[Dataset entries]
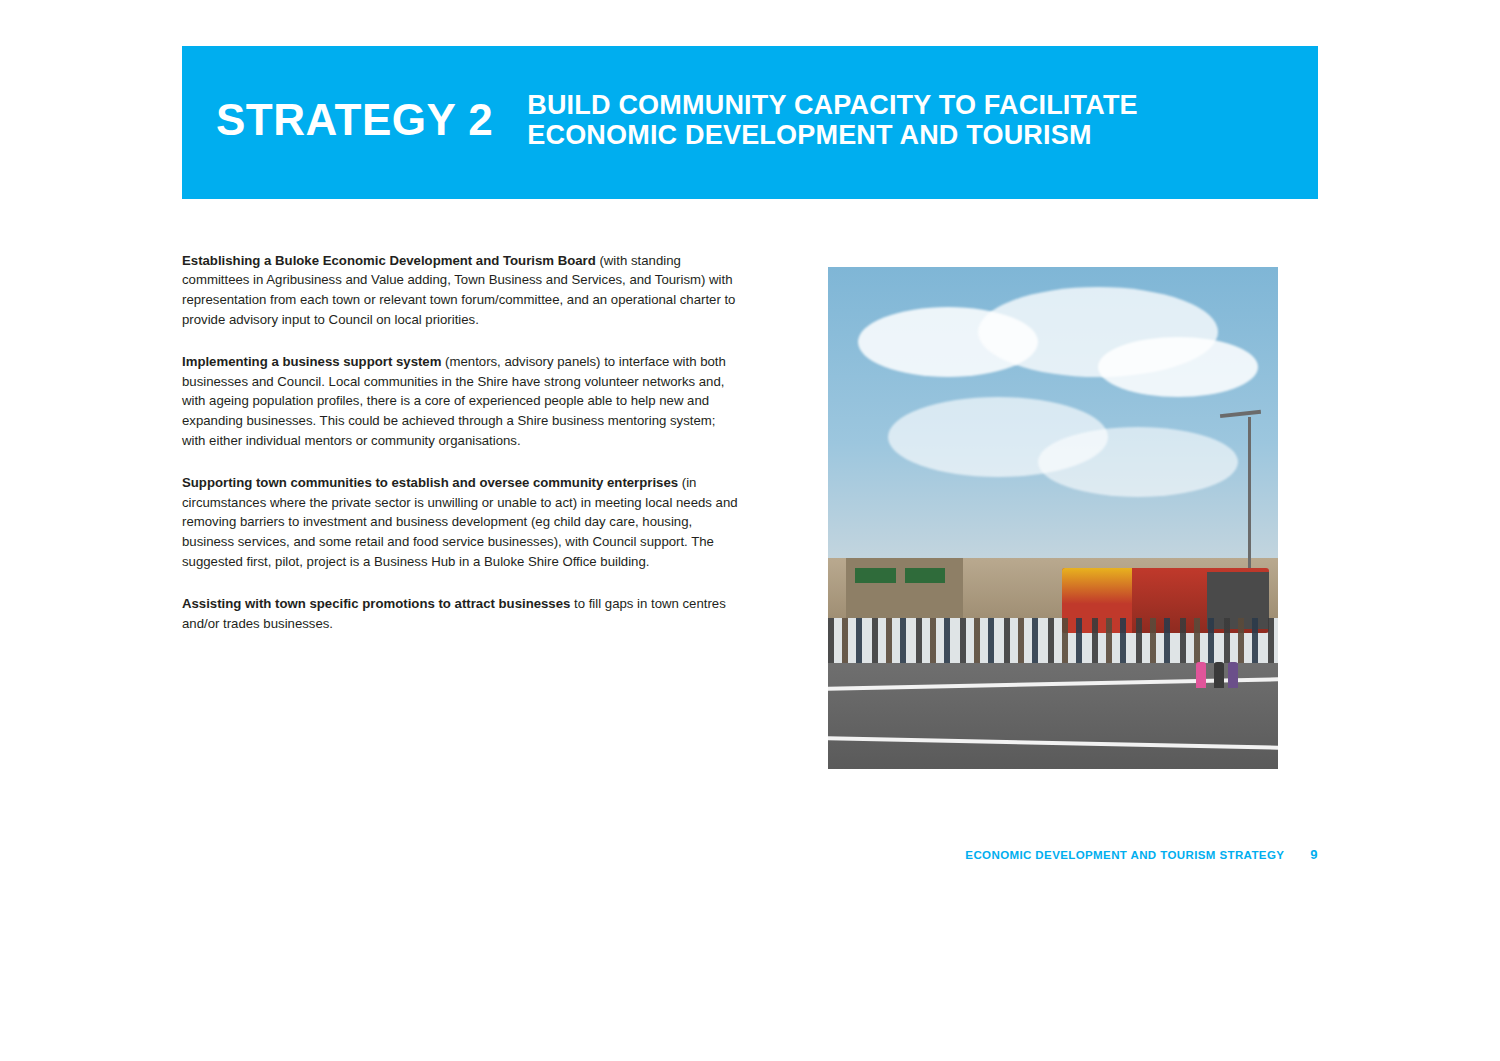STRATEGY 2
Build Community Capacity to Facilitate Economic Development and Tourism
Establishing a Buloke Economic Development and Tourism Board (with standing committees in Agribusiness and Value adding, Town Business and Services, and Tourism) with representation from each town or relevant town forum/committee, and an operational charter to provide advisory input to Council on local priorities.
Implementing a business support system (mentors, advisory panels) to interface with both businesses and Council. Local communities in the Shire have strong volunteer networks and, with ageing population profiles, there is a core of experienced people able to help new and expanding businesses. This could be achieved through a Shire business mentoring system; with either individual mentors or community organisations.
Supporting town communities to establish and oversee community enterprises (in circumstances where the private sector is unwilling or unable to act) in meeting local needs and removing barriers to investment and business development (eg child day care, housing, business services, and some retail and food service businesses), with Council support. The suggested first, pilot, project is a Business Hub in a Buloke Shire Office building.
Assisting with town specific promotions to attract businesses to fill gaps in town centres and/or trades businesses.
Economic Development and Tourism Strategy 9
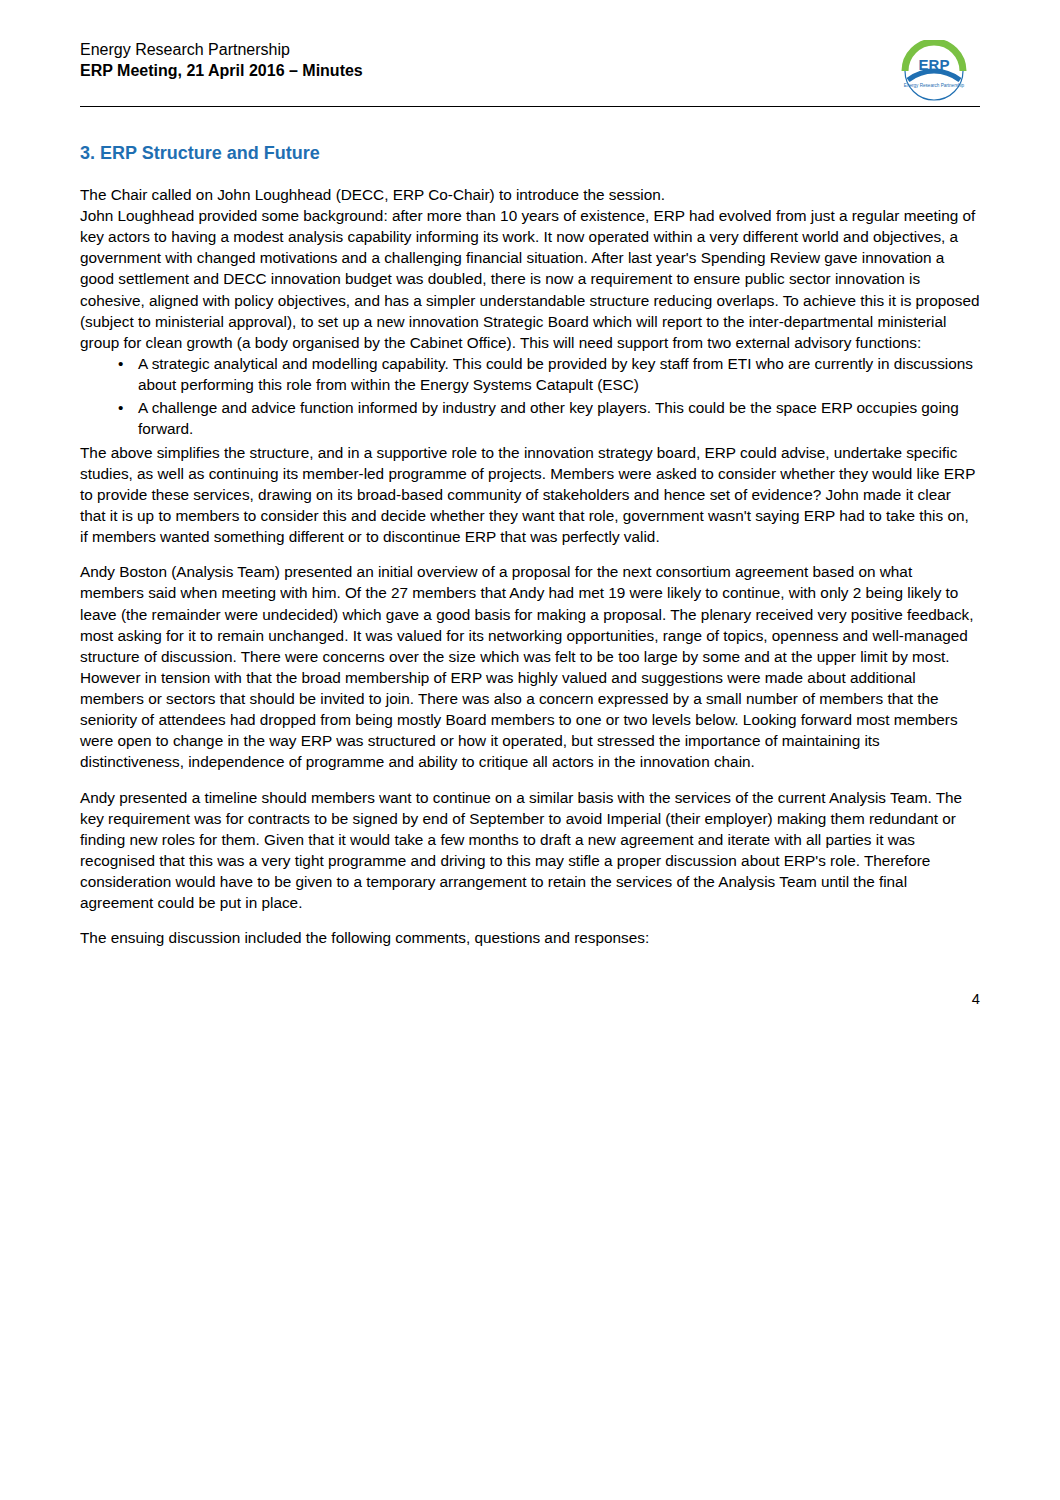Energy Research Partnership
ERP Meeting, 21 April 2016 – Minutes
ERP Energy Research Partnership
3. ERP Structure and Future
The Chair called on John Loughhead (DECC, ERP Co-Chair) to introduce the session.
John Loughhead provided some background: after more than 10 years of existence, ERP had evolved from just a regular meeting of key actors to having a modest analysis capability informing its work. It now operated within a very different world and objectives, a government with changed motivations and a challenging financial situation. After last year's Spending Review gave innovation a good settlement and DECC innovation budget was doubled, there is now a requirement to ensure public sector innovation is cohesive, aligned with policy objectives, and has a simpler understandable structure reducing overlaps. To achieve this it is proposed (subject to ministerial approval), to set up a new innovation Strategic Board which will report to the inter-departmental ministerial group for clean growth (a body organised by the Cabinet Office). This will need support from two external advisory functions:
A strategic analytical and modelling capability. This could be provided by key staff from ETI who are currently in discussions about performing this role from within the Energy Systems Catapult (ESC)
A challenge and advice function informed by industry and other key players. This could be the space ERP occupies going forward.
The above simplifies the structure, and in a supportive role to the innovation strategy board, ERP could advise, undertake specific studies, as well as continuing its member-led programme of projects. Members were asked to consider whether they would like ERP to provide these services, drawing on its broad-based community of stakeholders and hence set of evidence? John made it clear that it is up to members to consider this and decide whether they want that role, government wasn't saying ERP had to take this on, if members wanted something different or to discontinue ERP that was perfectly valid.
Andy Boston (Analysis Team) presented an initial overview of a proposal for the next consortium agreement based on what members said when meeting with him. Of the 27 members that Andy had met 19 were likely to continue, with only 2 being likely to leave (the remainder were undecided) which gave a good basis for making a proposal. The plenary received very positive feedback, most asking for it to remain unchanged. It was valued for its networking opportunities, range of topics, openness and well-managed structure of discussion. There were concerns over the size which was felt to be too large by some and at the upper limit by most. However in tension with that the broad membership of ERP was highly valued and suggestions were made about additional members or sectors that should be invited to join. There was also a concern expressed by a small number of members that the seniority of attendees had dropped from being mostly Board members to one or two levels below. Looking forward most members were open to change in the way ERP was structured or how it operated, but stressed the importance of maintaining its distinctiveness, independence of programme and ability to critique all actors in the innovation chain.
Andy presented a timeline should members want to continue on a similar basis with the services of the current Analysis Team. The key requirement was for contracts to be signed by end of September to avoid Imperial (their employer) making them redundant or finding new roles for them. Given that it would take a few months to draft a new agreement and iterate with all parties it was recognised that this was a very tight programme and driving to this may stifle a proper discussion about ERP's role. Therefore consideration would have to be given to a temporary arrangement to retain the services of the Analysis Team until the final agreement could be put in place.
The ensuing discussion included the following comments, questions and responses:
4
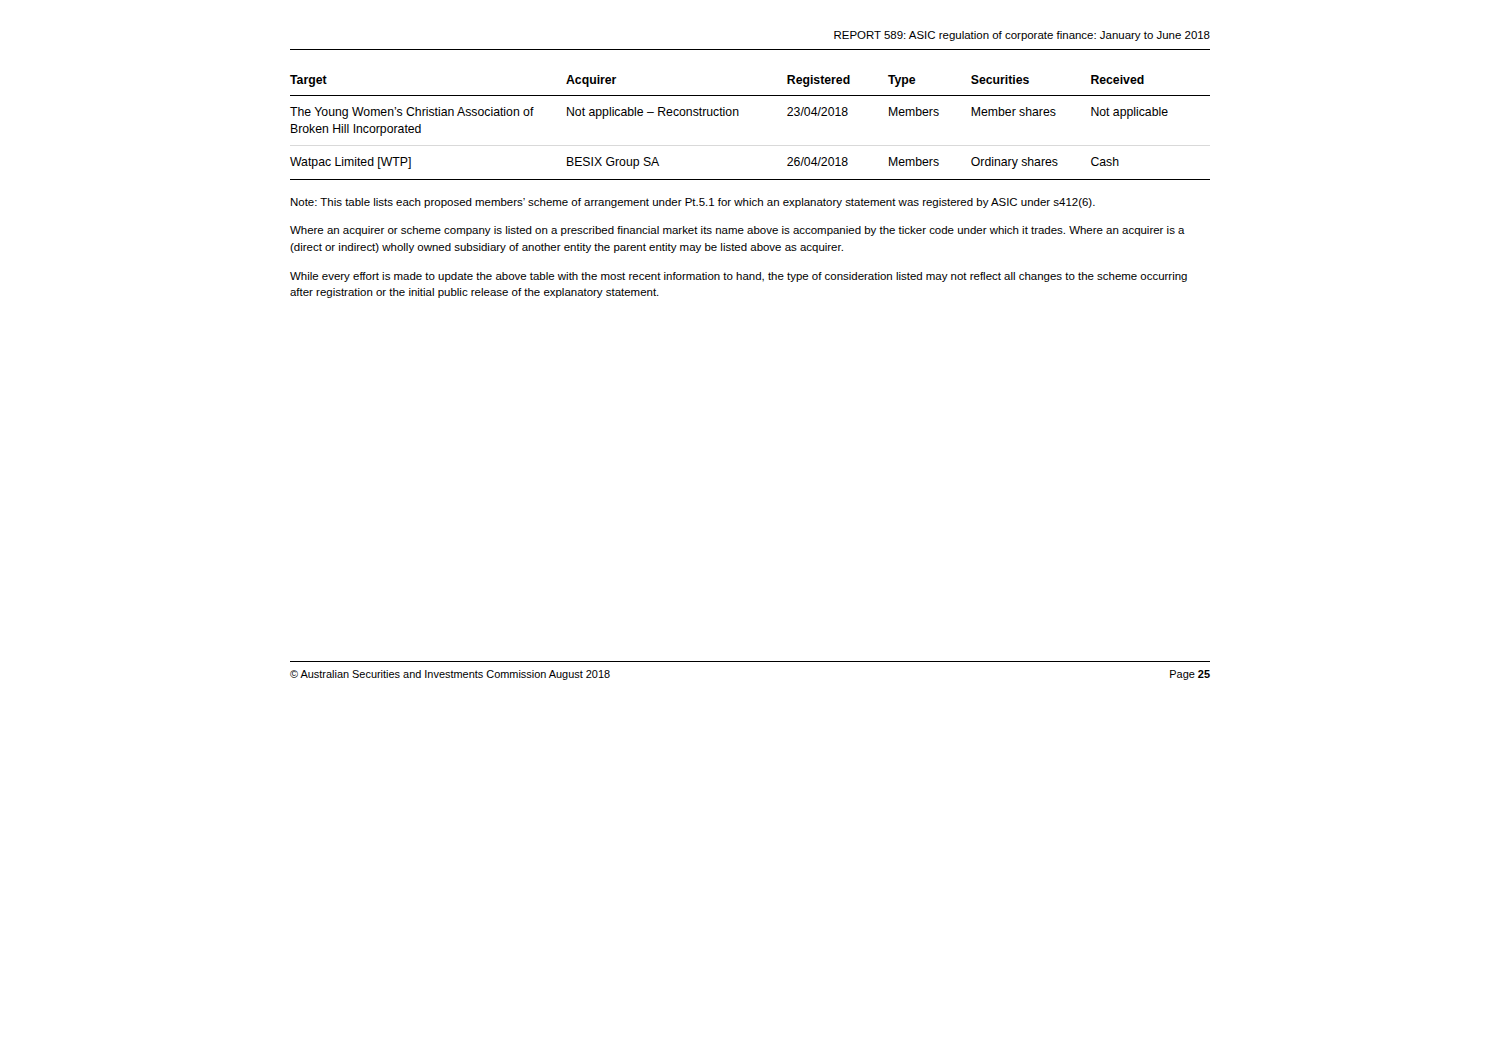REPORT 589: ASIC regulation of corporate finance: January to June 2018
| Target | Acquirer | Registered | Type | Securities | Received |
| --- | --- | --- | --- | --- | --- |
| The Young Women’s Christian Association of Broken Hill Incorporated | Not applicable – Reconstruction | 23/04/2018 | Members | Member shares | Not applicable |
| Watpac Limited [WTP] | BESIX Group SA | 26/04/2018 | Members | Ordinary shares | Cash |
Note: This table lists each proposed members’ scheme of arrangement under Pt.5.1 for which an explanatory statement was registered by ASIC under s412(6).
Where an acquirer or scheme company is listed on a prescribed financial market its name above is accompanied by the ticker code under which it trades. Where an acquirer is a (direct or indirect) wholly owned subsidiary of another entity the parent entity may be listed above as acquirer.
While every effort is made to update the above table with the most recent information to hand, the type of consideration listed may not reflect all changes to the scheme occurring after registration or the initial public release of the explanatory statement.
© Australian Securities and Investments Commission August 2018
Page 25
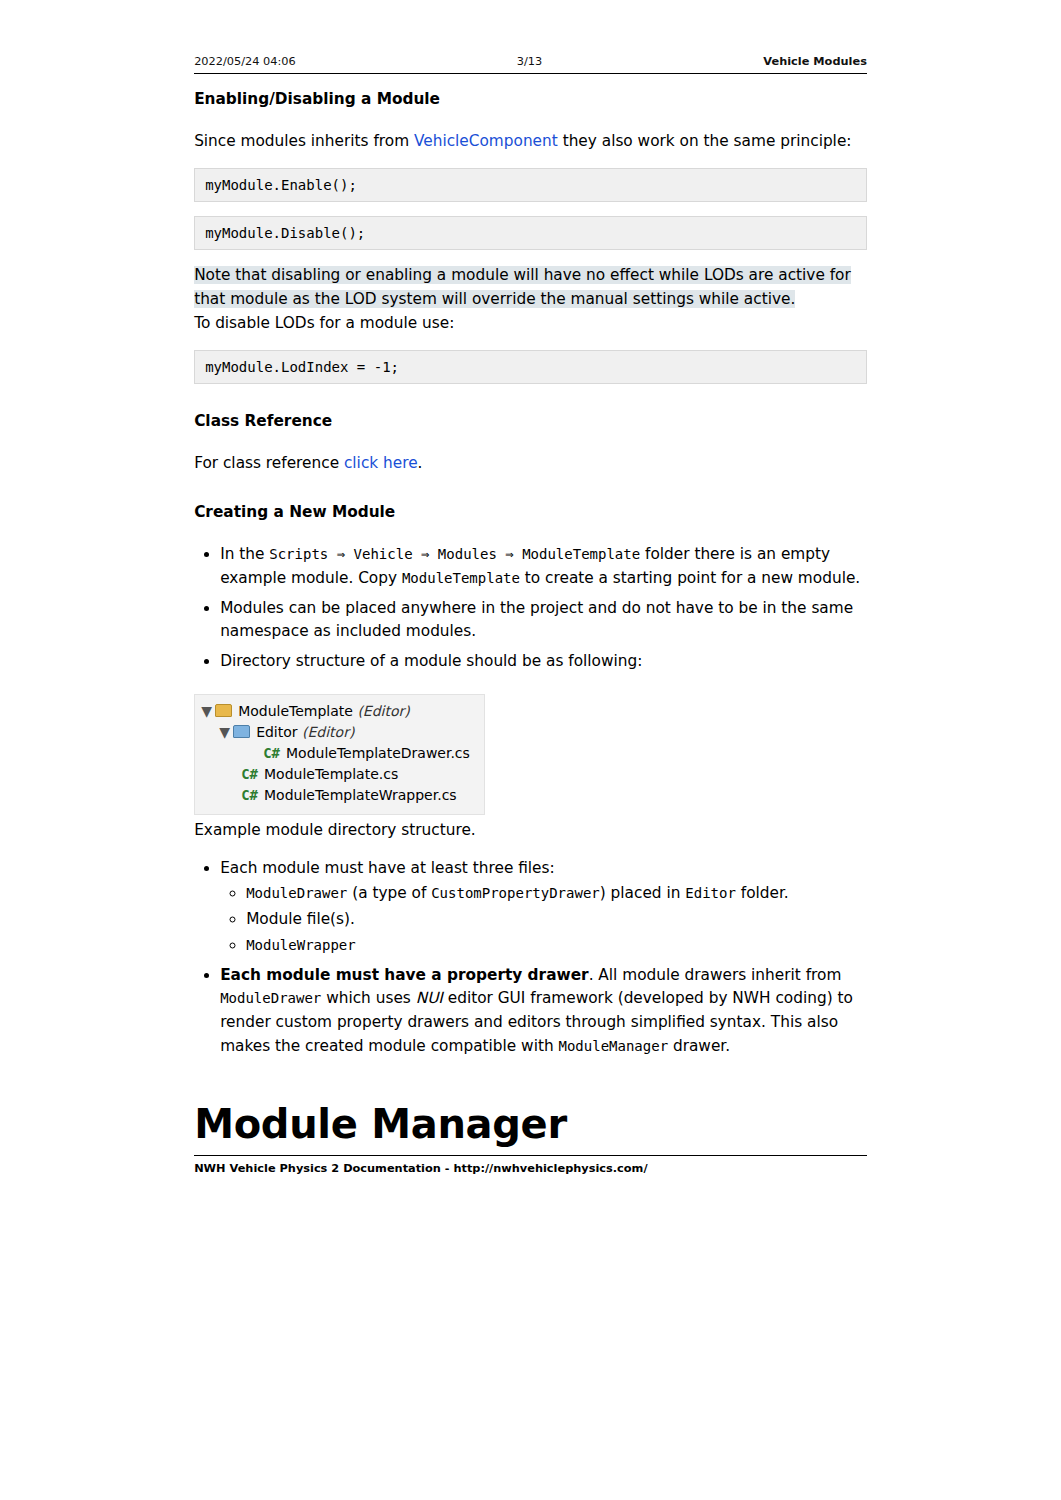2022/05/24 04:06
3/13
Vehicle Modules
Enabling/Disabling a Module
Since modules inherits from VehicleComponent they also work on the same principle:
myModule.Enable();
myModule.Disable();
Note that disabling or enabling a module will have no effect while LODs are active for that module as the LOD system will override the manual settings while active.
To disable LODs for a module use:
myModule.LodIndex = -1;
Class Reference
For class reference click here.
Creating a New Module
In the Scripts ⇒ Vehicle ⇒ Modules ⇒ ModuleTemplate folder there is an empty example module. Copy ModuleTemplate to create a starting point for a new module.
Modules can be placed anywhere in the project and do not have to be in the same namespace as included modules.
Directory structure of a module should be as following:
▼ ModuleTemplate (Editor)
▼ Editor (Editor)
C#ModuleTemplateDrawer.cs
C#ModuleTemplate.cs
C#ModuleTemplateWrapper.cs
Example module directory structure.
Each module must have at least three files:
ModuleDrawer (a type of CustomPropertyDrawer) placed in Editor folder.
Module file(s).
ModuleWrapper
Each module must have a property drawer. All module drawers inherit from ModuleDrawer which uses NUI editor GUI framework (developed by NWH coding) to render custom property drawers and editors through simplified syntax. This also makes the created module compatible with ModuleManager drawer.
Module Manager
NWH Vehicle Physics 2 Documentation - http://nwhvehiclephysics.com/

• _ASSIGNMENT_
For each record above, write out every line exactly and skip the pictures.

• _ANSWER SECTION_
STRATEGY 2
Build Community Capacity to Facilitate Economic Development and Tourism
Establishing a Buloke Economic Development and Tourism Board (with standing committees in Agribusiness and Value adding, Town Business and Services, and Tourism) with representation from each town or relevant town forum/committee, and an operational charter to provide advisory input to Council on local priorities.
Implementing a business support system (mentors, advisory panels) to interface with both businesses and Council. Local communities in the Shire have strong volunteer networks and, with ageing population profiles, there is a core of experienced people able to help new and expanding businesses. This could be achieved through a Shire business mentoring system; with either individual mentors or community organisations.
Supporting town communities to establish and oversee community enterprises (in circumstances where the private sector is unwilling or unable to act) in meeting local needs and removing barriers to investment and business development (eg child day care, housing, business services, and some retail and food service businesses), with Council support. The suggested first, pilot, project is a Business Hub in a Buloke Shire Office building.
Assisting with town specific promotions to attract businesses to fill gaps in town centres and/or trades businesses.
Economic Development and Tourism Strategy 9
Energy Research Partnership
ERP Meeting, 21 April 2016 – Minutes
ERP Energy Research Partnership
3. ERP Structure and Future
The Chair called on John Loughhead (DECC, ERP Co-Chair) to introduce the session.
John Loughhead provided some background: after more than 10 years of existence, ERP had evolved from just a regular meeting of key actors to having a modest analysis capability informing its work. It now operated within a very different world and objectives, a government with changed motivations and a challenging financial situation. After last year's Spending Review gave innovation a good settlement and DECC innovation budget was doubled, there is now a requirement to ensure public sector innovation is cohesive, aligned with policy objectives, and has a simpler understandable structure reducing overlaps. To achieve this it is proposed (subject to ministerial approval), to set up a new innovation Strategic Board which will report to the inter-departmental ministerial group for clean growth (a body organised by the Cabinet Office). This will need support from two external advisory functions:
A strategic analytical and modelling capability. This could be provided by key staff from ETI who are currently in discussions about performing this role from within the Energy Systems Catapult (ESC)
A challenge and advice function informed by industry and other key players. This could be the space ERP occupies going forward.
The above simplifies the structure, and in a supportive role to the innovation strategy board, ERP could advise, undertake specific studies, as well as continuing its member-led programme of projects. Members were asked to consider whether they would like ERP to provide these services, drawing on its broad-based community of stakeholders and hence set of evidence? John made it clear that it is up to members to consider this and decide whether they want that role, government wasn't saying ERP had to take this on, if members wanted something different or to discontinue ERP that was perfectly valid.
Andy Boston (Analysis Team) presented an initial overview of a proposal for the next consortium agreement based on what members said when meeting with him. Of the 27 members that Andy had met 19 were likely to continue, with only 2 being likely to leave (the remainder were undecided) which gave a good basis for making a proposal. The plenary received very positive feedback, most asking for it to remain unchanged. It was valued for its networking opportunities, range of topics, openness and well-managed structure of discussion. There were concerns over the size which was felt to be too large by some and at the upper limit by most. However in tension with that the broad membership of ERP was highly valued and suggestions were made about additional members or sectors that should be invited to join. There was also a concern expressed by a small number of members that the seniority of attendees had dropped from being mostly Board members to one or two levels below. Looking forward most members were open to change in the way ERP was structured or how it operated, but stressed the importance of maintaining its distinctiveness, independence of programme and ability to critique all actors in the innovation chain.
Andy presented a timeline should members want to continue on a similar basis with the services of the current Analysis Team. The key requirement was for contracts to be signed by end of September to avoid Imperial (their employer) making them redundant or finding new roles for them. Given that it would take a few months to draft a new agreement and iterate with all parties it was recognised that this was a very tight programme and driving to this may stifle a proper discussion about ERP's role. Therefore consideration would have to be given to a temporary arrangement to retain the services of the Analysis Team until the final agreement could be put in place.
The ensuing discussion included the following comments, questions and responses:
4
REPORT 589: ASIC regulation of corporate finance: January to June 2018
| Target | Acquirer | Registered | Type | Securities | Received |
| --- | --- | --- | --- | --- | --- |
| The Young Women’s Christian Association of Broken Hill Incorporated | Not applicable – Reconstruction | 23/04/2018 | Members | Member shares | Not applicable |
| Watpac Limited [WTP] | BESIX Group SA | 26/04/2018 | Members | Ordinary shares | Cash |
Note: This table lists each proposed members’ scheme of arrangement under Pt.5.1 for which an explanatory statement was registered by ASIC under s412(6).
Where an acquirer or scheme company is listed on a prescribed financial market its name above is accompanied by the ticker code under which it trades. Where an acquirer is a (direct or indirect) wholly owned subsidiary of another entity the parent entity may be listed above as acquirer.
While every effort is made to update the above table with the most recent information to hand, the type of consideration listed may not reflect all changes to the scheme occurring after registration or the initial public release of the explanatory statement.
© Australian Securities and Investments Commission August 2018
Page 25
2022/05/24 04:06
3/13
Vehicle Modules
Enabling/Disabling a Module
Since modules inherits from VehicleComponent they also work on the same principle:
myModule.Enable();
myModule.Disable();
Note that disabling or enabling a module will have no effect while LODs are active for that module as the LOD system will override the manual settings while active.
To disable LODs for a module use:
myModule.LodIndex = -1;
Class Reference
For class reference click here.
Creating a New Module
In the Scripts ⇒ Vehicle ⇒ Modules ⇒ ModuleTemplate folder there is an empty example module. Copy ModuleTemplate to create a starting point for a new module.
Modules can be placed anywhere in the project and do not have to be in the same namespace as included modules.
Directory structure of a module should be as following:
▼ ModuleTemplate (Editor)
▼ Editor (Editor)
C#ModuleTemplateDrawer.cs
C#ModuleTemplate.cs
C#ModuleTemplateWrapper.cs
Example module directory structure.
Each module must have at least three files:
ModuleDrawer (a type of CustomPropertyDrawer) placed in Editor folder.
Module file(s).
ModuleWrapper
Each module must have a property drawer. All module drawers inherit from ModuleDrawer which uses NUI editor GUI framework (developed by NWH coding) to render custom property drawers and editors through simplified syntax. This also makes the created module compatible with ModuleManager drawer.
Module Manager
NWH Vehicle Physics 2 Documentation - http://nwhvehiclephysics.com/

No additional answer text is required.